Aşık olma hali kişide çok değişik bir halet-i ruhiye meydana getiren akıllılık ile delilik arası ince bir çizgidir. Aşık kişi deli değildir,ancak duyguların dolusudur.
Bu yoğun duygu dili halini de dile getirmek ten zaten herkes anlamaz. Hatta eğer duygu beslediği kişi dahi aşık ile aynı yoğunlukta duygu dolu değilse o da aşığını anlar yada dinlediğinde kendini anladım sanır,oysa anladığı tek şey aşığını yanlış anladığıdır bunu da anlaşamayacak kadar kendini anladım sanır.
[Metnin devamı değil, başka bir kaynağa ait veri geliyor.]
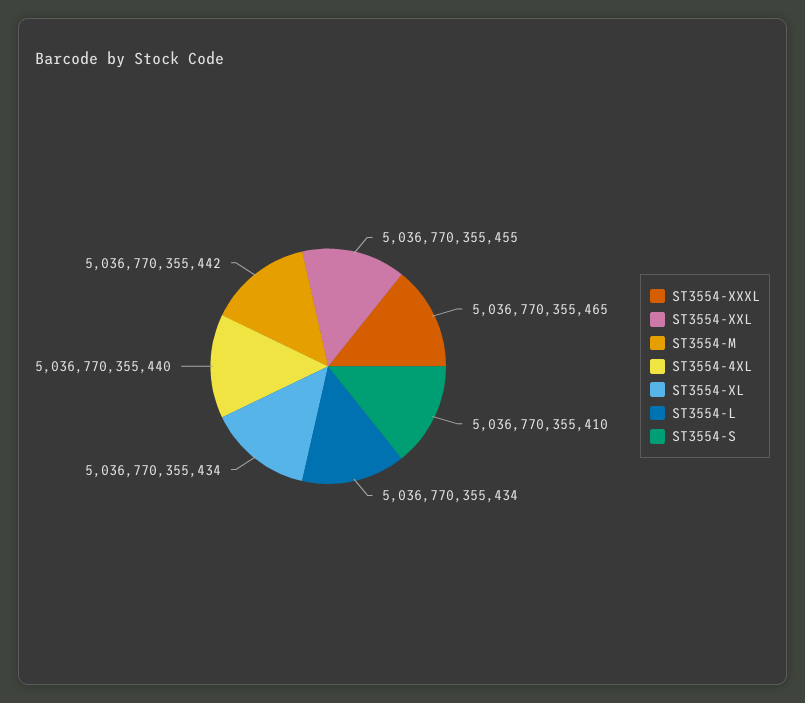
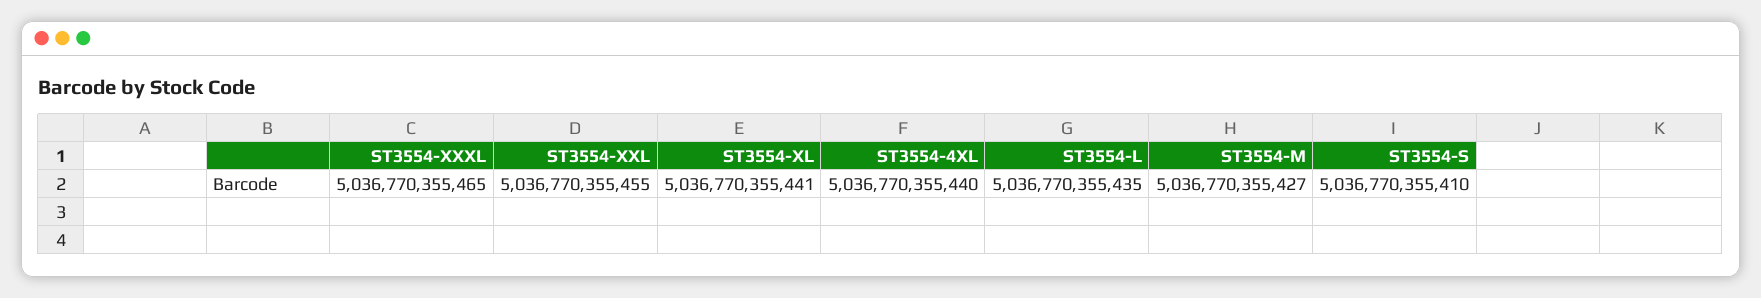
ST3554-M: 5036770355442 -> 5036770355427
ST3554-XL: 5036770355434 -> 5036770355441
ST3554-L: 5036770355434 -> 5036770355435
Aşık dili,aşk dili,duygu dili aynı yoğunluğu hissedip yaşayanlar dışında kimsenin anlamadığı bir dildir. İşte onun için aşk dilsizleşir. Çünkü insan konuşamamak yada konuşmak dediğimiz şey sadece şair,edip,yazar işi değil,tüm insanlığın en zor işidir. Ama bu iş aşk işin içine girince daha da anlamsızlaşır ve daha da anlaşılması zorlaşır.
Yani her kişi kendi kelime dağarcığı bilgi,birikim, beceri ve kabiliyeti mukabilinde konuşur. Ama çoğumuz da konuşmak iletişim aracı olmasına rağmen konuşmak yerine susmayı tercih ederiz. Bu aslında bizim isteyerek yaptığımız bir şey değildir. Aksine içimiz acıya acıya,sancıya sancıya kendimizi buna mecbur ederiz.
Neden mi? Çok basit çünkü konuşmaktan maksat sesler çıkarmak değil, anlaşılmaktır. Kişi anlaşılmayacağını bildiği yerde konuşmak yerine kendine sığınmayı sessizliği tercih eder.
Bu en normal insan ilişkimiz için bile böyle iken, peki normal hallerde dahi anlaşılmaktan veya anlaşılamamaktan yada yanlış anlaşılmaktan kaygı duyarken, zavallı akılı ile delilik çizgisinde olan aşık nasıl derdini dile getirsin ki,nasıl maşuku ile birleşsin ki,ya maşuku onu kendince anladım derken aslında en başından itibaren onu yanlış anladı ise,o zaman bu aşık olmaz mı kor bir dilberin elinden ve eleminden dolayı el alemin eline kıymetsiz bir kaşık! Aşıklık halı işte böyle bir karmakarışıklık.
Kendinden başka kime sığınsın ki zavallı aşık?